Championship permutations: 28-30 Oct 2016

What’s possible

Here are the highest and lowest possible positions that each club can occupy after this weekend’s fixtures. I’ve drawn lines under the automatic promotion and play-off spots, mid-table and the last spot above the relegation zone on both “axes” for ease of reference.

These graphics are explained here, but in a nutshell I crunch through every possible combination of results to work out how far it’s mathematically possible for each club to rise and fall.


Just as for Scunthorpe in League 1 this weekend, usurping Newcastle at the top of the Championship is mathematically possible but incredibly unlikely thanks to their double digit goal difference advantage. If there’s any change in the top two it’s far more likely to involve Norwich barging their way into the picture.

The middle of the table remains very open, with Burton and Aston Villa among a clutch of teams who can either move to within a comforting distance of the play-off zone or be cast back down to the fringes of the relegation battle.

Rotherham are five points adrift and therefore cannot budge themselves from bottom spot with a win at Ipswich, but could have some very surprising company in the bottom three if Derby lose at home to Sheffield Wednesday and one of Blackburn or Wigan wins.

What’s likely

The above shows what’s mathematically possible but doesn’t make any allowances for what’s likely to happen, so I’m trialling a second graphic that uses my E Ratings prediction model (which I used to simulate the weekend’s games thousands of times) to assign some probabilities to all these potential changes.

It’s structured very similarly to the one above: the clubs are still listed in the same order as the current league table down the side and the dividing lines are all in the same place, but now across each row is the percentage chance of them moving to other positions in the table. As above, green indicates a rise, red a drop and grey staying put. The darker the red or green, the higher the probability.
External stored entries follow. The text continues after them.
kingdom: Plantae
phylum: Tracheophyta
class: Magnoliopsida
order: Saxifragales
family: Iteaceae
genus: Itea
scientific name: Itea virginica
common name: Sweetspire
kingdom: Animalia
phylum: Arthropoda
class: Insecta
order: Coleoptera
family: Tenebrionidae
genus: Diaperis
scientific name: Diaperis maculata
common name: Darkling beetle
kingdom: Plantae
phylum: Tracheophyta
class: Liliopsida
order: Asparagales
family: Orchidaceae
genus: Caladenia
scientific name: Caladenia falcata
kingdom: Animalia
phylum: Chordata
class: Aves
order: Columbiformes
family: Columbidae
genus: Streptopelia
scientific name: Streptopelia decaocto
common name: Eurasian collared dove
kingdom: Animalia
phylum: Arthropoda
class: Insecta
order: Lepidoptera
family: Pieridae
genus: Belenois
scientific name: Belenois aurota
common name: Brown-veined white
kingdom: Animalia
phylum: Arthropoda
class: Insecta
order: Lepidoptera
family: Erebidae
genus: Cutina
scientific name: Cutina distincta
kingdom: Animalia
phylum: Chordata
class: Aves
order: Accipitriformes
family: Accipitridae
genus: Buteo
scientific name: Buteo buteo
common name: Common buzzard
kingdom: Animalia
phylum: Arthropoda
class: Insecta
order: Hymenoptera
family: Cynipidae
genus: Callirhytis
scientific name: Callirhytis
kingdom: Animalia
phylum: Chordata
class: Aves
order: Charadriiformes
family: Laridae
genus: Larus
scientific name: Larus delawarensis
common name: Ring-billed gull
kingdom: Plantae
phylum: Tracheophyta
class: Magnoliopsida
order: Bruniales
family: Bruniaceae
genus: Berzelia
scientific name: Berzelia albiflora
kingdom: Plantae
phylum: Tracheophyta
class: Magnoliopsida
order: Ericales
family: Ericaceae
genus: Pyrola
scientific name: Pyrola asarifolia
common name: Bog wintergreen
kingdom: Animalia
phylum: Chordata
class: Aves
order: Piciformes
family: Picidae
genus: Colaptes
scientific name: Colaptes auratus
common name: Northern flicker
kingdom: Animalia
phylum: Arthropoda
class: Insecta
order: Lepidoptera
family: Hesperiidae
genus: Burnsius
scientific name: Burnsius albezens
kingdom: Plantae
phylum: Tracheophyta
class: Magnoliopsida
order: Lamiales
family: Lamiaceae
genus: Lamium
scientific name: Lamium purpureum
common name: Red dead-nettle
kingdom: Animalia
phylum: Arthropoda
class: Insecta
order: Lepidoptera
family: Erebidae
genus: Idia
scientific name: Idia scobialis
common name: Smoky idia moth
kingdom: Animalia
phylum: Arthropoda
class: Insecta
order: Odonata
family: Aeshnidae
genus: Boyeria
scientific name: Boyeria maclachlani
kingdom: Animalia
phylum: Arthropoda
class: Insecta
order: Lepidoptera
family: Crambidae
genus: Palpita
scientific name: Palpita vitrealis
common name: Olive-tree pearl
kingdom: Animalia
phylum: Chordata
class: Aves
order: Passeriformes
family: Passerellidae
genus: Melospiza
If there’s no number in a square, it means that the club didn’t fill that position in any of the thousands of simulations I ran and is therefore very unlikely.


There wasn’t a single simulation in which Newcastle‘s huge goal difference cushion was overcome, but between them Huddersfield and Norwich have just under a one in three chance of replacing Brighton in the top two. Both are on the road this weekend, with the Canaries coincidentally visiting the Amex.

The top four feels like a closed shop however, with Norwich’s own goal difference far healthier than Sheffield Wednesday‘s, giving the Owls more to worry about from the clubs breathing down their neck.

As for the other two EFL divisions, it’s still so close in mid-table that clubs are more likely to rise several places than just one or two. The simulations in which they claim three points propel them significantly upwards, while those in which they draw tend to see them lose ground to the teams around them who register wins.

The probability of a change in the make-up of the bottom three this weekend is relatively small. If you add up all the individual green (or red) numbers corresponding to someone escaping (or being sucked in) you end up with 22%, so not much more than a one in five chance.